I bet you've never asked what the right amount of debt is for a society. You presume less is better. But that can't be right or we wouldn't have corporate debt. So what is the right amount of debt? I can't explain here (although I do in my book), but pretend you accept that we're under-indebted. Suddenly you find the market acting quite rationally when deficits lead to good markets and surpluses to bad. After all, if we're under-indebted, then surpluses reduce debt and move us away from an optimal amount of debt. It's true, but religiously unfathomable to most people. And religiously held myths are great when you can bet against them. Recall that if an unfathomable is true here, it must also be true in other Western markets to show that it isn't a fluke. In my book I lay out the numbers for Britain, Germany and Japan and you see the same pattern. Unfathomable!
SCALE IT TO SEE IT
Not questioning your beliefs is a sign of overconfidence--a cognitive error you can learn to combat with Question 3. You need an open mind to be a scientist. When you ask Question 3--how is my brain blindsiding me?--you'll get a variety of answers. Cognitive bias, confirmation bias, illusion of validity, overconfidence, loss aversion, order preference and more. Once you learn to recognize these errors and catch yourself committing one, you can counteract it. One tool for combating a slew of cognitive errors is simple scaling. By looking at the deficit as a percent of GDP, we used scaling to provide a sense of proportion and relativeness, which is what the market cares about.
Our Stone Age ancestors knew a bunny was small and an elephant was big. But they couldn't tell if a truck was bigger than an elephant. There were too many ways to measure that. Mass? Speed? Trunk space? Our brains can't fathom differences unless we have an appropriate scale.
Big numbers can be scary, like a stampeding elephant. Learning to scale helps us see relative size correctly whether it applies to debt, deficit, GDP or jobs. Take the tragedy of Katrina. Should it have scared you economically? Scale it to see. Before Katrina, Louisiana's GDP was 0.9% of America's GDP. If every job in Louisiana were lost, the U.S. GDP would fall by 1%. If GDP would otherwise grow by 4%, GDP growth would decrease by one-fourth. But America is only 38% of the world's GDP. Hence Katrina could only cost global GDP, which is what really matters, one-third of 1%--a tiny blip. Therefore, when Katrina hit, the market didn't fall and U.S. and global GDP moved along unabated. The market acted rationally. Scaling is also great because it regularly helps you relieve client fears.
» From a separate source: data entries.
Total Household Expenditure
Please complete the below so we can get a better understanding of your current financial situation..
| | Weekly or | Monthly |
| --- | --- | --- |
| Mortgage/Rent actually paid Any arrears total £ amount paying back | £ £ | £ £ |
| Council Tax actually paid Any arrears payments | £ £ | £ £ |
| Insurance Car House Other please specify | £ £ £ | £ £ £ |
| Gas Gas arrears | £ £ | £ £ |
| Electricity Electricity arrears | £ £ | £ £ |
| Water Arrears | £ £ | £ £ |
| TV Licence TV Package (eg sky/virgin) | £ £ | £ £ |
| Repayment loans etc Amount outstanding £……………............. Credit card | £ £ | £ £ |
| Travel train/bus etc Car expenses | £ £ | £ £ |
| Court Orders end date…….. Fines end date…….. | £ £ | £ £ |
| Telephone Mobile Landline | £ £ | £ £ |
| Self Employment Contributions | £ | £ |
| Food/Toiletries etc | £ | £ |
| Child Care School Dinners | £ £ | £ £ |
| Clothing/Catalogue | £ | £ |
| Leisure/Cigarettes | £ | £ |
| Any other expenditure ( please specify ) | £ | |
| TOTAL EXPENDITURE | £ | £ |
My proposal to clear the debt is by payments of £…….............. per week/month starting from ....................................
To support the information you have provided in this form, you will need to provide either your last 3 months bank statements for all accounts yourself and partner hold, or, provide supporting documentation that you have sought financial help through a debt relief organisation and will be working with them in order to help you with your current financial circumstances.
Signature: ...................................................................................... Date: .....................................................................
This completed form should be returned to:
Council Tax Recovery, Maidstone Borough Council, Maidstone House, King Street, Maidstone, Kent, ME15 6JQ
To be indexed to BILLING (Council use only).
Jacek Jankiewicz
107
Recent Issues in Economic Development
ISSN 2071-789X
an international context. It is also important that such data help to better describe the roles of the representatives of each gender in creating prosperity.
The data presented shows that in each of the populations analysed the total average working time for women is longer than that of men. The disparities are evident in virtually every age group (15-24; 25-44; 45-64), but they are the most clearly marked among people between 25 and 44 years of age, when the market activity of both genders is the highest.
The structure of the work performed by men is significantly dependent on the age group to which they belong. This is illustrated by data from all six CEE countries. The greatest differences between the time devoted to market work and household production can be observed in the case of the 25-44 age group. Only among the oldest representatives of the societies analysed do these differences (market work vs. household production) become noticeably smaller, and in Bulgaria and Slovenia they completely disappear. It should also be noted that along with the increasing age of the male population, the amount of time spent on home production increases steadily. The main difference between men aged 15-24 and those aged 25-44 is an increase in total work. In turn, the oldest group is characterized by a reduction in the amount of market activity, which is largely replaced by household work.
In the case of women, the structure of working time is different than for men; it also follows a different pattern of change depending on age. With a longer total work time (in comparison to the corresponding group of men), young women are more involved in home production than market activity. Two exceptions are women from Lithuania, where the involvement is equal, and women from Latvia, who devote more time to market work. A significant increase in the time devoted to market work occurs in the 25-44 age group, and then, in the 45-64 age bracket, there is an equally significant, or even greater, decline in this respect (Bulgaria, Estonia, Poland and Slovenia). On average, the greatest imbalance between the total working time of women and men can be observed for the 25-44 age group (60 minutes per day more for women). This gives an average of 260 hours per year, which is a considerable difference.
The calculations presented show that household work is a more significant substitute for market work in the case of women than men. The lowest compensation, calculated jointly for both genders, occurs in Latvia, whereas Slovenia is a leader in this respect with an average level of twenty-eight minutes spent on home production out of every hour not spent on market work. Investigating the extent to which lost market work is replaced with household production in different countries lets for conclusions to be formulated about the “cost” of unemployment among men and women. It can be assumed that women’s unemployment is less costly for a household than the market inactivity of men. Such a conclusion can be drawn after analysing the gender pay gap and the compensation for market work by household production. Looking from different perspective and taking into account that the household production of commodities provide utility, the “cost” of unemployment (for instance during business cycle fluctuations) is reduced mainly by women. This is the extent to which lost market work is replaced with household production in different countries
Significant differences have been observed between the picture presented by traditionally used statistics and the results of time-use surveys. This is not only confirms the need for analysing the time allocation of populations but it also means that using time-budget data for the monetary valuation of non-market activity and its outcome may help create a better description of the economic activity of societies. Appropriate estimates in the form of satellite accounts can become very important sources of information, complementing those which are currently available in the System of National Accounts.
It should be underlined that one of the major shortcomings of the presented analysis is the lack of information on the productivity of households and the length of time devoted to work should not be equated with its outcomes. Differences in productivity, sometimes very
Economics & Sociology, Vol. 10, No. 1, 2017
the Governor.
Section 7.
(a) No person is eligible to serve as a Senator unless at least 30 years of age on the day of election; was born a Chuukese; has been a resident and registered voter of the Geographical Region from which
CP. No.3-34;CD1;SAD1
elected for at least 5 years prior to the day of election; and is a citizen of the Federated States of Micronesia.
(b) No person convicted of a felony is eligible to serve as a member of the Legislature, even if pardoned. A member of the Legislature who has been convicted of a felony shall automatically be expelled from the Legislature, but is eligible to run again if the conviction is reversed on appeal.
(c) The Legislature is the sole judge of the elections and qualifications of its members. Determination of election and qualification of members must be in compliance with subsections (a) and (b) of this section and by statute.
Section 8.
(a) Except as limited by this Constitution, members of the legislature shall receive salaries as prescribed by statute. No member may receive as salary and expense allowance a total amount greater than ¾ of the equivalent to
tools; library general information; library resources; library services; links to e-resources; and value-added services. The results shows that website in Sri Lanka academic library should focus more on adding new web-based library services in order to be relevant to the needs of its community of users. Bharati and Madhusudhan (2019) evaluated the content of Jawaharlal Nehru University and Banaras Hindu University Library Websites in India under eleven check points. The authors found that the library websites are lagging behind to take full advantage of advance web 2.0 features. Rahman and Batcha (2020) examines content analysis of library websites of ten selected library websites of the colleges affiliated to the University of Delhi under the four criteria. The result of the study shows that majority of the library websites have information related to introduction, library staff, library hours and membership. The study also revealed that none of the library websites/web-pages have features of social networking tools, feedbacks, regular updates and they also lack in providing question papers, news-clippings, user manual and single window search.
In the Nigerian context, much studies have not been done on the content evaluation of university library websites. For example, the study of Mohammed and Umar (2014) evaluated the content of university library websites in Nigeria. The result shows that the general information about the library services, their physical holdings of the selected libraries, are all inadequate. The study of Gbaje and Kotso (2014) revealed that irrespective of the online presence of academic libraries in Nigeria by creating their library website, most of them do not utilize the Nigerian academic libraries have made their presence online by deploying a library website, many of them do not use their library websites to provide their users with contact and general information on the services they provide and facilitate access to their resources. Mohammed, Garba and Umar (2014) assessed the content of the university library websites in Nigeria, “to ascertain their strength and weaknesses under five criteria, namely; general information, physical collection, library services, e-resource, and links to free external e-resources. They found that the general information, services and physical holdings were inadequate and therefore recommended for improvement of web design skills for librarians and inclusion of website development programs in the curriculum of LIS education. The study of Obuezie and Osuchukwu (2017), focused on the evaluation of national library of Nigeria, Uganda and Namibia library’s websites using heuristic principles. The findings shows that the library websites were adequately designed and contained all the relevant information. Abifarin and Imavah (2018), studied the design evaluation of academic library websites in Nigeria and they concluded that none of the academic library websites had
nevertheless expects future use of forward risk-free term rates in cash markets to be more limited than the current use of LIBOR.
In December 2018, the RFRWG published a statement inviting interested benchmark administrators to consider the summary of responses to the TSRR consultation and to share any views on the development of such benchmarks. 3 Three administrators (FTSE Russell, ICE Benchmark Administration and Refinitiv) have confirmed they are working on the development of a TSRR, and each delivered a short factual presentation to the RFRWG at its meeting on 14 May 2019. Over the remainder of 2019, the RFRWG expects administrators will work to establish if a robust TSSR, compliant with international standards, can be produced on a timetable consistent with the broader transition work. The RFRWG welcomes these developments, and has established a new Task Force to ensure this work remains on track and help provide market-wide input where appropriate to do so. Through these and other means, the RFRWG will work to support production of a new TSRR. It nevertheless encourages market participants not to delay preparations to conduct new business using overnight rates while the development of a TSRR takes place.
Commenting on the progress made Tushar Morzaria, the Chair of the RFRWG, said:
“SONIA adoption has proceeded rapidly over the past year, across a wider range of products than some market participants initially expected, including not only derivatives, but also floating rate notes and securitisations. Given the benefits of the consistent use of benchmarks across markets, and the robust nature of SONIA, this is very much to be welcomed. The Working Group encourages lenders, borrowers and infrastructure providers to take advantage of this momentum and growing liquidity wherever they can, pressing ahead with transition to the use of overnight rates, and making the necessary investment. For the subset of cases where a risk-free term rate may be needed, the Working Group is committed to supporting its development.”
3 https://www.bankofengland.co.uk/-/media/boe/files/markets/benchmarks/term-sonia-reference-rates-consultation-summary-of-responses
There is no end to the myths you can debunk and unfathomable truths you can discover with the Three Questions. Does oil impact stock prices? Does gold predict inflation? Is there anything that has a very high correlation to value/growth cycles? These are bet-able truths you can find. The more you ask, the more you learn, and the more you use these Questions, the more you know something others don't. That way you'll have a basis for making bets consistent with finance theory, and a basis for beating markets. What counts more?
Kenneth L. Fisher is founder and CEO of Fisher Investments, a $30 billion global money management firm. He writes Forbes' "Portfolio Strategy" column.